WHAT YOU WILL DO -
Go through the listing below and show each line that has the word "thumb".
────────────────────────────────────────
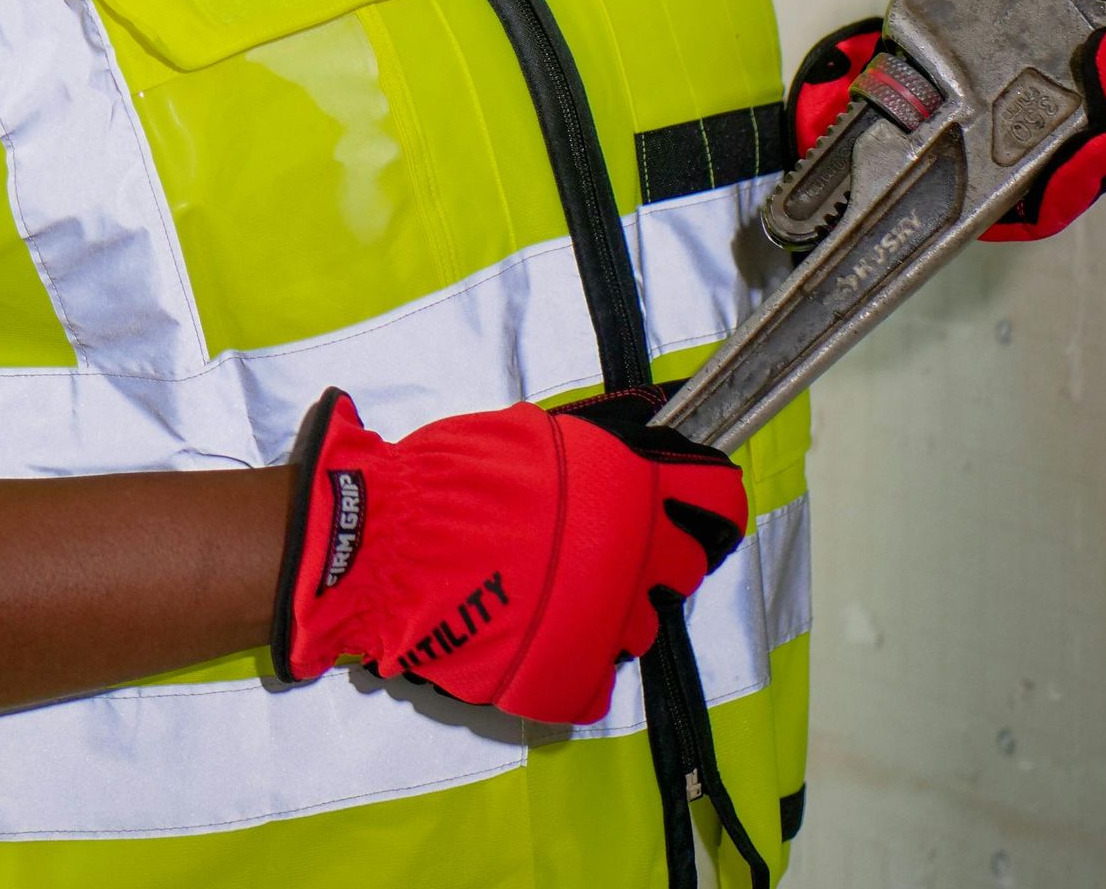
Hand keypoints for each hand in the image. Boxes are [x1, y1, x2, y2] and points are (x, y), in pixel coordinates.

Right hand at [272, 385, 747, 726]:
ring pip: (643, 624)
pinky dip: (579, 658)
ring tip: (558, 588)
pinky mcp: (572, 675)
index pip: (718, 502)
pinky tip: (542, 631)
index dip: (711, 502)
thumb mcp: (534, 434)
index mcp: (627, 488)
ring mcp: (606, 623)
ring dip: (614, 606)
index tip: (701, 506)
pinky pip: (601, 674)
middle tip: (607, 545)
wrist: (387, 544)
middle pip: (686, 569)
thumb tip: (650, 431)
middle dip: (659, 556)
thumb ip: (598, 443)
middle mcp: (631, 557)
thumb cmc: (451, 476)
────────────────────────────────────────
COMPLETED EXERCISE -
thumb mcp: (534, 434)
thumb tip: (650, 431)
thumb ip: (598, 443)
thumb cmc: (451, 476)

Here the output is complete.